You can supply the search engines with a list of all the URLs you would like them to crawl and index. Adding a URL to a sitemap does not guarantee it will be crawled and indexed, but it can help the spider find pages otherwise inaccessible. XML Sitemaps are a complement to, not a replacement of. the normal link-based spidering.

Benefits of Sitemapping

  1. For pages they already know, they use the metadata–the last date content was modified, frequency page is changed–to improve how they spider your site.
  2. For pages they don’t know, they use the additional URLS to increase crawl coverage.
  3. For URLs that have duplicates, the search engines can use the XML data to help choose the canonical version.
  4. Verification/registration of XML sitemaps may indicate positive trust/authority signals.
  5. Second-order positive effects: improved rankinga, greater internal link popularity.

To create an XML sitemap: xml-sitemaps.com.

Upload your sitemap to the highest-level directory uyou want the search engines to crawl (usually the root directory). If you include URLs that are at a higher level than your sitemap, the search engines will be unable to include those URLS as a part of the sitemap submission.

You can monitor the results of adding your sitemap using Google Webmaster Tools. Update your sitemap with Bing and Google whenever you add pages to your site.

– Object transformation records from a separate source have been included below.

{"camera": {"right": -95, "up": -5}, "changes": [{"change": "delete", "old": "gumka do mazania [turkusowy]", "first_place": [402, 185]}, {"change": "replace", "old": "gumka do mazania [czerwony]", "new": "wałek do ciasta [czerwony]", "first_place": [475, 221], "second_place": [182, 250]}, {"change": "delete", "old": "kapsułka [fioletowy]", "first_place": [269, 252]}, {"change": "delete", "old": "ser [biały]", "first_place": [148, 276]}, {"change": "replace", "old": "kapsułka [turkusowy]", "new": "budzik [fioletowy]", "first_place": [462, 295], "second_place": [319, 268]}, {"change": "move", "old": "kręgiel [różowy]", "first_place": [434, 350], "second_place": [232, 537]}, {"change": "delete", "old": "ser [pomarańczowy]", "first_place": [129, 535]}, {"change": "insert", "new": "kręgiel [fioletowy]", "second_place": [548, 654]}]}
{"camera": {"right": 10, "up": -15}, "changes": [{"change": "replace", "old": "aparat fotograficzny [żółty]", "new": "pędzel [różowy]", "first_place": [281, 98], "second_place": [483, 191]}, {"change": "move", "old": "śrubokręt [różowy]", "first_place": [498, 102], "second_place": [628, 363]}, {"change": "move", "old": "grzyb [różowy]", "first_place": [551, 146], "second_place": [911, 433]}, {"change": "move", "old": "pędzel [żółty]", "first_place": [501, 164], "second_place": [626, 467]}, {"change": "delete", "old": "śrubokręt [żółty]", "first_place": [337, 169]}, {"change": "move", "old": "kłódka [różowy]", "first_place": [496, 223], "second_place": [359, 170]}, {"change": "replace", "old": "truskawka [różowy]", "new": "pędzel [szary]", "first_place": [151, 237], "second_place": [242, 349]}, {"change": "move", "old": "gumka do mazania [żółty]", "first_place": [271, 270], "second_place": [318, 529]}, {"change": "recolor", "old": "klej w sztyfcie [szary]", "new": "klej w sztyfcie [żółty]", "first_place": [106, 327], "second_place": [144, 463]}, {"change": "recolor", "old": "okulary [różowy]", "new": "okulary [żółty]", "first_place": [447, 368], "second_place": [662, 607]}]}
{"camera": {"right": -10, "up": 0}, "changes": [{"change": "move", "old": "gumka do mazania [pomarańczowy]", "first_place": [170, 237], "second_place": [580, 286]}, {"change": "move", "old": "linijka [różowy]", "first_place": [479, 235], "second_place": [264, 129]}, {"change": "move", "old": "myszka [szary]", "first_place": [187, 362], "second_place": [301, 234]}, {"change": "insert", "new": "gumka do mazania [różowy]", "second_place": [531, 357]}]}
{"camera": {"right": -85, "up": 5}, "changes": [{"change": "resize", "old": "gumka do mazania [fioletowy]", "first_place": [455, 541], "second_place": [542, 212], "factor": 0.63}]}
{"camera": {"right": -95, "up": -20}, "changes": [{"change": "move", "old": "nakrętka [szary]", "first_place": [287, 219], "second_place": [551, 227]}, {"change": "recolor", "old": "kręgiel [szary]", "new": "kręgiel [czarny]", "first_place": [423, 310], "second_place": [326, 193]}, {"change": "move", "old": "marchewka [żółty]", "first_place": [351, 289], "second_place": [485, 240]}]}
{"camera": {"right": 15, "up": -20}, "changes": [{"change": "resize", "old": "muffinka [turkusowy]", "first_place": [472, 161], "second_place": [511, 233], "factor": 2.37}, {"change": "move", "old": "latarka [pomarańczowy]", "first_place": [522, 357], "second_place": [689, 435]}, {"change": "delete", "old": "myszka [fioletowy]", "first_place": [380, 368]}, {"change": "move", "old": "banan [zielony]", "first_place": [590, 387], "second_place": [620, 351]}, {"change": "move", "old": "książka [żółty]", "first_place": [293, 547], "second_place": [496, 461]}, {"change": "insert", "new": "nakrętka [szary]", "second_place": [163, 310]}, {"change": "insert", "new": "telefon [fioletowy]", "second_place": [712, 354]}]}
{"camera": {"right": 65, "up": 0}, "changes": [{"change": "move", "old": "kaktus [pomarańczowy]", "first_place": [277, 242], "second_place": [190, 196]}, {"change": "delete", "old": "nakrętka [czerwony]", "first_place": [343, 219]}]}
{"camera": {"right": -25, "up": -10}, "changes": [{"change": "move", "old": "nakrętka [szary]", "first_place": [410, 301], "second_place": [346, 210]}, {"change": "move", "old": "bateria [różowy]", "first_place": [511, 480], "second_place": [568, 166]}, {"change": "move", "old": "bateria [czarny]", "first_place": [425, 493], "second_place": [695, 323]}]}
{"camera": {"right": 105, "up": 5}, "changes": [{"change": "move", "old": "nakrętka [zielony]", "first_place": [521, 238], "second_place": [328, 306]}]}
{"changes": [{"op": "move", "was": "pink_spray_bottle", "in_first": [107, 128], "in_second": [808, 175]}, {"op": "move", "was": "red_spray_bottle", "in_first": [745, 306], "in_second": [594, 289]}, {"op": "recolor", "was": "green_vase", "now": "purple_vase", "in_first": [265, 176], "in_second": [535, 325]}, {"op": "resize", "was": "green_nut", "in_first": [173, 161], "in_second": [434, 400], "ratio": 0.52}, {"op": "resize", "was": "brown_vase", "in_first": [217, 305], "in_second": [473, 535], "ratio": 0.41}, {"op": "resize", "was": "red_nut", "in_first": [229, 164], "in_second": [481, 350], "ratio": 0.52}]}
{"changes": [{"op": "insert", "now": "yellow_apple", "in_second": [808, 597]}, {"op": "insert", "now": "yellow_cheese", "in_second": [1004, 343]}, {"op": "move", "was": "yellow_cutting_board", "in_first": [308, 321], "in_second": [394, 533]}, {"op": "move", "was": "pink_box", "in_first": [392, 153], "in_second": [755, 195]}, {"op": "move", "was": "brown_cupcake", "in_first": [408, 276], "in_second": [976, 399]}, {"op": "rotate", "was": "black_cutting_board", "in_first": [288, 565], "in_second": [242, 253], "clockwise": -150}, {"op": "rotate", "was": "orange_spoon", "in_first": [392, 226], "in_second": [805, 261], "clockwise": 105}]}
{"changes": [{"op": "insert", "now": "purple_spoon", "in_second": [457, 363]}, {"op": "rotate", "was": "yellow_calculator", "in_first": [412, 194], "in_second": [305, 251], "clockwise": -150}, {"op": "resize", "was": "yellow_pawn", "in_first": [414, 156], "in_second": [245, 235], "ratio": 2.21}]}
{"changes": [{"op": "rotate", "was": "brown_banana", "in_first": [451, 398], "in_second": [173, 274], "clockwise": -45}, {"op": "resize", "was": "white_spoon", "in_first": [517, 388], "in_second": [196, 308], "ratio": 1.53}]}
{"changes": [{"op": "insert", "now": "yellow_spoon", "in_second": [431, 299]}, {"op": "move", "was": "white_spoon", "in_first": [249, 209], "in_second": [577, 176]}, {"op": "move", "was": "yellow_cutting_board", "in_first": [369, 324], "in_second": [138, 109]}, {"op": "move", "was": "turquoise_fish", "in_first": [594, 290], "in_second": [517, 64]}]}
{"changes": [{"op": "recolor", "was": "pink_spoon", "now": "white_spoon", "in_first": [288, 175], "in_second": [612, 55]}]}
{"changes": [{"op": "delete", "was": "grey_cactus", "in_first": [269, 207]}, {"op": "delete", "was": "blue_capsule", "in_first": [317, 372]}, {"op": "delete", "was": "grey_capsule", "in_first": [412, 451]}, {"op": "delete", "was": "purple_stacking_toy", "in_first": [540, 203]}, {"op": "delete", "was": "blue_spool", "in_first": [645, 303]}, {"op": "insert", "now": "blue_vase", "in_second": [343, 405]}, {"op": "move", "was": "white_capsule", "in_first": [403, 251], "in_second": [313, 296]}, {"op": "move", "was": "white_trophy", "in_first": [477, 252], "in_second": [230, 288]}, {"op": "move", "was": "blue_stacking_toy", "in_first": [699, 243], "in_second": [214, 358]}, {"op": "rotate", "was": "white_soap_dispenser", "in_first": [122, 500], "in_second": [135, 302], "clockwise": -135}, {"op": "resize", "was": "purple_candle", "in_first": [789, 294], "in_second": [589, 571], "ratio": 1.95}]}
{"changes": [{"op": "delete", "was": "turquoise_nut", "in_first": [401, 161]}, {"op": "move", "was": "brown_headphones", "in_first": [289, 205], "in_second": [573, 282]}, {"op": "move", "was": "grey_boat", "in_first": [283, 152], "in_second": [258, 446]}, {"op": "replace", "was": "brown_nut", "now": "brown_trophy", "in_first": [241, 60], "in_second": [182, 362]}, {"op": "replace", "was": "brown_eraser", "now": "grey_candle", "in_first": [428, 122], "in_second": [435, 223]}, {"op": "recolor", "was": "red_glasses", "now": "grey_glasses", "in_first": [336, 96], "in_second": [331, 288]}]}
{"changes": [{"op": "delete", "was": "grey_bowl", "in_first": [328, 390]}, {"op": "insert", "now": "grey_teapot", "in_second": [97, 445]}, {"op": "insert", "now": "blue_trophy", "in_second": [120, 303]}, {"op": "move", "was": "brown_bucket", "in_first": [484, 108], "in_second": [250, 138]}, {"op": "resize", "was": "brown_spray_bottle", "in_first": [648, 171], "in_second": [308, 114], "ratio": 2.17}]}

Keep the file as up-to-date as possible.

Optimal Information Architecture

Search engines are trying to reproduce the human process of sorting relevant web pages by quality. They have to use easy-to-discern metrics to do this, like link measurement. They have analyzed every facet of the link structure of the web and have extraordinary abilities to infer trust, quality and authority.

Flat Site Architecture

Flat sites require a minimal number of clicks to get to any given page. For nearly every site with fewer than 10,000 pages, all content should be accessible through a maximum of 3 clicks from the homepage/sitemap.

Avoid Pagination Wherever Possible

  1. Provides no topical relevance.
  2. Content that moves into different pagination can create duplicate content issues.
  3. Can create spider traps and loads of extraneous, low quality pages.